Where the RFQ mechanism was once a client-to-dealer inquiry and response tool, MarketAxess “is pushing the envelope and expanding the protocol, allowing clients to both send/receive inquiries from the entire marketplace, he said. “Most significantly, it allows investors to deal directly with one another utilizing the platform’s broker/dealer as agent in the transaction, bypassing traditional liquidity providers.”

The RFQ model implemented by MarketAxess, Tradeweb, Bloomberg and other platforms represents a shift from voice-based trading to electronic, but is still based on the traditional principal-based paradigm.

“MarketAxess is the dominant electronic trading mechanism for institutional investors,” said Perrotta. “MarketAxess has succeeded in taking the voice-based model and moving that to an electronic medium. But there has been no structural change, even though we’ve gotten more electronic.”

The Open Trading protocols, on the other hand, do represent a structural change. “By serving as an intermediary for risk transfer, MarketAxess is crossing the threshold from a principal-based to an agency-based model, without going to a traditional agency model, which is sponsored access, central limit order book-type model,” Perrotta said. “It’s a significant break from the traditional mechanism that exists in the marketplace.”

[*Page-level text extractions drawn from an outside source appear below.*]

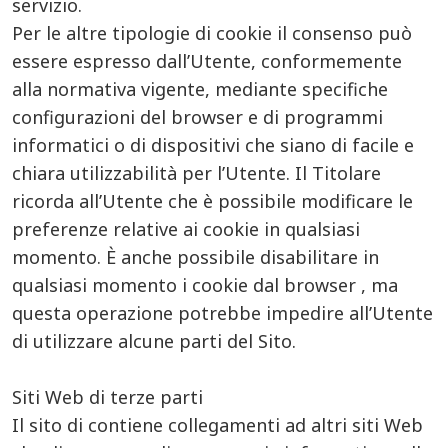
servizio.
Per le altre tipologie di cookie il consenso può
essere espresso dall’Utente, conformemente
alla normativa vigente, mediante specifiche
configurazioni del browser e di programmi
informatici o di dispositivi che siano di facile e
chiara utilizzabilità per l’Utente. Il Titolare
ricorda all’Utente che è possibile modificare le
preferenze relative ai cookie in qualsiasi
momento. È anche possibile disabilitare in
qualsiasi momento i cookie dal browser , ma
questa operazione potrebbe impedire all’Utente
di utilizzare alcune parti del Sito.
Siti Web di terze parti
Il sito di contiene collegamenti ad altri siti Web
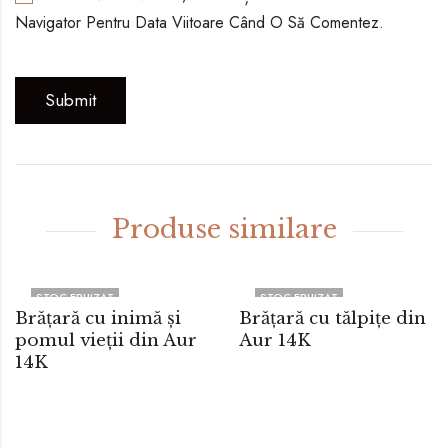
Navigator Pentru Data Viitoare Când O Să Comentez.
Produse similare
STOC EPUIZAT
STOC EPUIZAT
Brățară cu inimă și
Brățară cu tălpițe din
pomul vieții din Aur
Aur 14K
14K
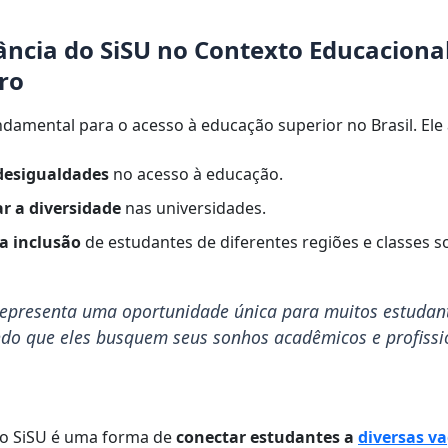
ncia do SiSU no Contexto Educaciona
iro
ndamental para o acesso à educação superior no Brasil. Ele 
desigualdades
no acesso à educação.
 a diversidade
nas universidades.
 a inclusão
de estudantes de diferentes regiões e classes so
representa uma oportunidade única para muitos estudan
ndo que eles busquem seus sonhos acadêmicos e profissi
 o SiSU é uma forma de
conectar estudantes a
diversas v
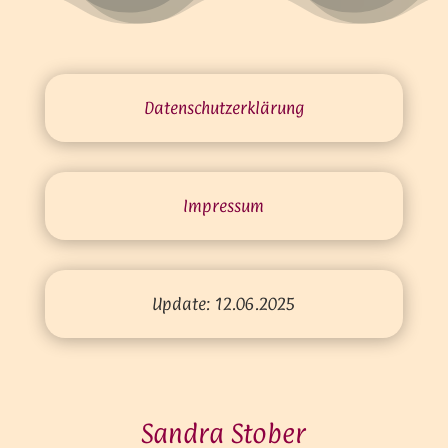
Datenschutz­erklärung
Impressum
Update: 12.06.2025
Sandra Stober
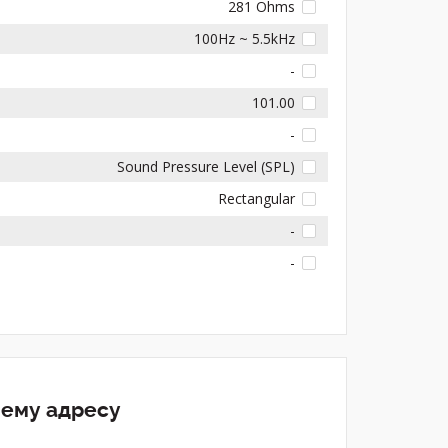
281 Ohms
100Hz ~ 5.5kHz
-
101.00
-
Sound Pressure Level (SPL)
Rectangular
-
-
шему адресу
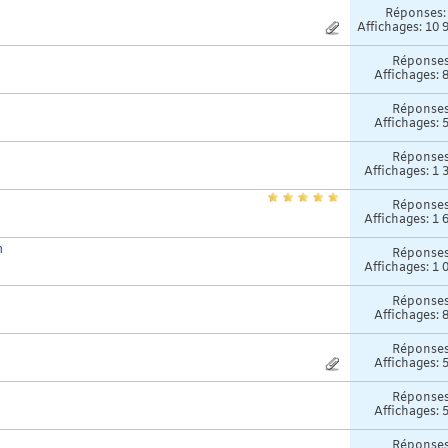
Réponses
Affichages: 10 
Réponse
Affichages: 
Réponse
Affichages: 
Réponse
Affichages: 1 
Réponse
Affichages: 1 
n
Réponse
Affichages: 1 
Réponse
Affichages: 
Réponse
Affichages: 
Réponse
Affichages: 
Réponse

Traditional liquidity providers “will be very much impacted if this type of trading catches on,” he added. “MarketAxess still derives half of its revenues from distribution fees that dealers pay them. The question is will dealers be willing to pay for that connectivity if MarketAxess is now circumventing them in the distribution process.”

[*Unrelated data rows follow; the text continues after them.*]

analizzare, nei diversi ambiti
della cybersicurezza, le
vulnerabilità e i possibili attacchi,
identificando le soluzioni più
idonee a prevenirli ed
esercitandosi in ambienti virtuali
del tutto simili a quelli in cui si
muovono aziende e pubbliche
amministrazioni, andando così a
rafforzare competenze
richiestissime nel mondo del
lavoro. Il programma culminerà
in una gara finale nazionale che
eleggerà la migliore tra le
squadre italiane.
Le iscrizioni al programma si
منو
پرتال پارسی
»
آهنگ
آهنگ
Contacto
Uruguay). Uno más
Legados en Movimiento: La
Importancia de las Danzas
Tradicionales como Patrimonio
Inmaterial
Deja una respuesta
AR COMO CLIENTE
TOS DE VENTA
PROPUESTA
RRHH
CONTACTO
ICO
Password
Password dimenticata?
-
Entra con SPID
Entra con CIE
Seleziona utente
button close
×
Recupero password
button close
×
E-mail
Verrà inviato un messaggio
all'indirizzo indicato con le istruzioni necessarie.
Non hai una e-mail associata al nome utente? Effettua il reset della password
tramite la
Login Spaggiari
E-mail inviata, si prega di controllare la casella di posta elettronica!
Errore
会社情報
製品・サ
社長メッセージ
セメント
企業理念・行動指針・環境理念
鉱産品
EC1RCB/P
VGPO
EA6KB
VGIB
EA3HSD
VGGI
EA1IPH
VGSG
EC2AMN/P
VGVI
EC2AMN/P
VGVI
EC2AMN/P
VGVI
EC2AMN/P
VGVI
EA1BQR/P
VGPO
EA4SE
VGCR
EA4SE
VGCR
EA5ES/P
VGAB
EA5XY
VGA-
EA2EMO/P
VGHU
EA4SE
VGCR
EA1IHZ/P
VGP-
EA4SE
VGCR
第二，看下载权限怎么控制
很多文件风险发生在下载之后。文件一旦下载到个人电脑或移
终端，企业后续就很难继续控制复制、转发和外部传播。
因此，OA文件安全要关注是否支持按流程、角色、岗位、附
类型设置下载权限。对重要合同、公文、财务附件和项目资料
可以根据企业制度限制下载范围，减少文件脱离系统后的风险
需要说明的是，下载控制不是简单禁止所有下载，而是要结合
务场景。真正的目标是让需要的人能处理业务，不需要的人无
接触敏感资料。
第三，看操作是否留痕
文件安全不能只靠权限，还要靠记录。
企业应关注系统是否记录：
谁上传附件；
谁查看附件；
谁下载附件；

During the company’s fourth-quarter conference call on January 29, MarketAxess chief executive Rick McVey took pains to point out that the company is not looking to disintermediate traditional market makers.

“None of our institutional clients wants to be in the market making business,” he said. “We are seeing a change in behavior in terms of willing to lead with a price when they see a potential match in the system. That behavioral change is still in the first inning, but it is underway. But in no way do we see any investors that are trying to directly compete with the market making business.”